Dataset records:
· · · ·

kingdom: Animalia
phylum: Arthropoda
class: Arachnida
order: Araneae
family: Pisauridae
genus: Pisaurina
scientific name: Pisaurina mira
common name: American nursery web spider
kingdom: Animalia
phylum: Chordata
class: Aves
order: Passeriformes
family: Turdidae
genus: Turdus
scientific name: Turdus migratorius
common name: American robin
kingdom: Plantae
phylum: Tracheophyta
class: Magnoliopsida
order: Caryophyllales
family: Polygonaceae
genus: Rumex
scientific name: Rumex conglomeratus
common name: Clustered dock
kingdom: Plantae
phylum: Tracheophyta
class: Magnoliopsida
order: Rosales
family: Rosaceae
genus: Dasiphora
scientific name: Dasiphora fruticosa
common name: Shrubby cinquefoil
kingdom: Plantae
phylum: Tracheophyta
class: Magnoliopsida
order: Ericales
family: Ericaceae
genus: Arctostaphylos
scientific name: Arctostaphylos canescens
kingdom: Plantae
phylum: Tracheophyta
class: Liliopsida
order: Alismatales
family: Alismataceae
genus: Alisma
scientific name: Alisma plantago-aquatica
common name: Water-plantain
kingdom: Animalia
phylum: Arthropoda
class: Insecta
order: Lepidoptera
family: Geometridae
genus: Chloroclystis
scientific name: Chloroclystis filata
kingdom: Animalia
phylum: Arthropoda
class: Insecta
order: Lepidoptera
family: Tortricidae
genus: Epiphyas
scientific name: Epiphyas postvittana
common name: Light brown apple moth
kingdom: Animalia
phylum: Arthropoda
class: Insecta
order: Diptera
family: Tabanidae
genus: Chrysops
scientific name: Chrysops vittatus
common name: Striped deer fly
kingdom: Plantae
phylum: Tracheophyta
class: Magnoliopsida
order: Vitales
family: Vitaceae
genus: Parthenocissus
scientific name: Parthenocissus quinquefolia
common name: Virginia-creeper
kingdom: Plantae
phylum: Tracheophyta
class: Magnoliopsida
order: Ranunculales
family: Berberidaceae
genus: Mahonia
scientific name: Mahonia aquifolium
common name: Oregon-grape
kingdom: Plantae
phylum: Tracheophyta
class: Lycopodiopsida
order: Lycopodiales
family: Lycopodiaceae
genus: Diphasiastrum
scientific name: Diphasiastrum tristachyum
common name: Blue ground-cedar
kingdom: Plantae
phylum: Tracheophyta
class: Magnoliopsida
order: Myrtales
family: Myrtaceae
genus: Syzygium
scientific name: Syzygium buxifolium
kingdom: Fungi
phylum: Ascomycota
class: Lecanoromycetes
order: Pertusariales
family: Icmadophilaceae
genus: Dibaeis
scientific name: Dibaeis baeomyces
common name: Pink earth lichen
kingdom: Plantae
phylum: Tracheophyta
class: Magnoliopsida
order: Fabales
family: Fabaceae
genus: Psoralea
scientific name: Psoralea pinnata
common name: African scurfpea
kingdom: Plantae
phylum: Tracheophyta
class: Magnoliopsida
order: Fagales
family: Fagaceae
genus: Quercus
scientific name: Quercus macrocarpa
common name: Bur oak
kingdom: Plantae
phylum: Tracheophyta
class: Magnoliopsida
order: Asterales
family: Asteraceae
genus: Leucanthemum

· · · ·

→ CHALLENGE: Reproduce the listing above with every "common name" renamed to "vernacular name", leaving all other text unchanged.

→ OUTPUT FOR THIS TASK:
kingdom: Animalia
phylum: Arthropoda
class: Arachnida
order: Araneae
family: Pisauridae
genus: Pisaurina
scientific name: Pisaurina mira
vernacular name: American nursery web spider
kingdom: Animalia
phylum: Chordata
class: Aves
order: Passeriformes
family: Turdidae
genus: Turdus
scientific name: Turdus migratorius
vernacular name: American robin
kingdom: Plantae
phylum: Tracheophyta
class: Magnoliopsida
order: Caryophyllales
family: Polygonaceae
genus: Rumex
scientific name: Rumex conglomeratus
vernacular name: Clustered dock
kingdom: Plantae
phylum: Tracheophyta
class: Magnoliopsida
order: Rosales
family: Rosaceae
genus: Dasiphora
scientific name: Dasiphora fruticosa
vernacular name: Shrubby cinquefoil
kingdom: Plantae
phylum: Tracheophyta
class: Magnoliopsida
order: Ericales
family: Ericaceae
genus: Arctostaphylos
scientific name: Arctostaphylos canescens
kingdom: Plantae
phylum: Tracheophyta
class: Liliopsida
order: Alismatales
family: Alismataceae
genus: Alisma
scientific name: Alisma plantago-aquatica
vernacular name: Water-plantain
kingdom: Animalia
phylum: Arthropoda
class: Insecta
order: Lepidoptera
family: Geometridae
genus: Chloroclystis
scientific name: Chloroclystis filata
kingdom: Animalia
phylum: Arthropoda
class: Insecta
order: Lepidoptera
family: Tortricidae
genus: Epiphyas
scientific name: Epiphyas postvittana
vernacular name: Light brown apple moth
kingdom: Animalia
phylum: Arthropoda
class: Insecta
order: Diptera
family: Tabanidae
genus: Chrysops
scientific name: Chrysops vittatus
vernacular name: Striped deer fly
kingdom: Plantae
phylum: Tracheophyta
class: Magnoliopsida
order: Vitales
family: Vitaceae
genus: Parthenocissus
scientific name: Parthenocissus quinquefolia
vernacular name: Virginia-creeper
kingdom: Plantae
phylum: Tracheophyta
class: Magnoliopsida
order: Ranunculales
family: Berberidaceae
genus: Mahonia
scientific name: Mahonia aquifolium
vernacular name: Oregon-grape
kingdom: Plantae
phylum: Tracheophyta
class: Lycopodiopsida
order: Lycopodiales
family: Lycopodiaceae
genus: Diphasiastrum
scientific name: Diphasiastrum tristachyum
vernacular name: Blue ground-cedar
kingdom: Plantae
phylum: Tracheophyta
class: Magnoliopsida
order: Myrtales
family: Myrtaceae
genus: Syzygium
scientific name: Syzygium buxifolium
kingdom: Fungi
phylum: Ascomycota
class: Lecanoromycetes
order: Pertusariales
family: Icmadophilaceae
genus: Dibaeis
scientific name: Dibaeis baeomyces
vernacular name: Pink earth lichen
kingdom: Plantae
phylum: Tracheophyta
class: Magnoliopsida
order: Fabales
family: Fabaceae
genus: Psoralea
scientific name: Psoralea pinnata
vernacular name: African scurfpea
kingdom: Plantae
phylum: Tracheophyta
class: Magnoliopsida
order: Fagales
family: Fagaceae
genus: Quercus
scientific name: Quercus macrocarpa
vernacular name: Bur oak
kingdom: Plantae
phylum: Tracheophyta
class: Magnoliopsida
order: Asterales
family: Asteraceae
genus: Leucanthemum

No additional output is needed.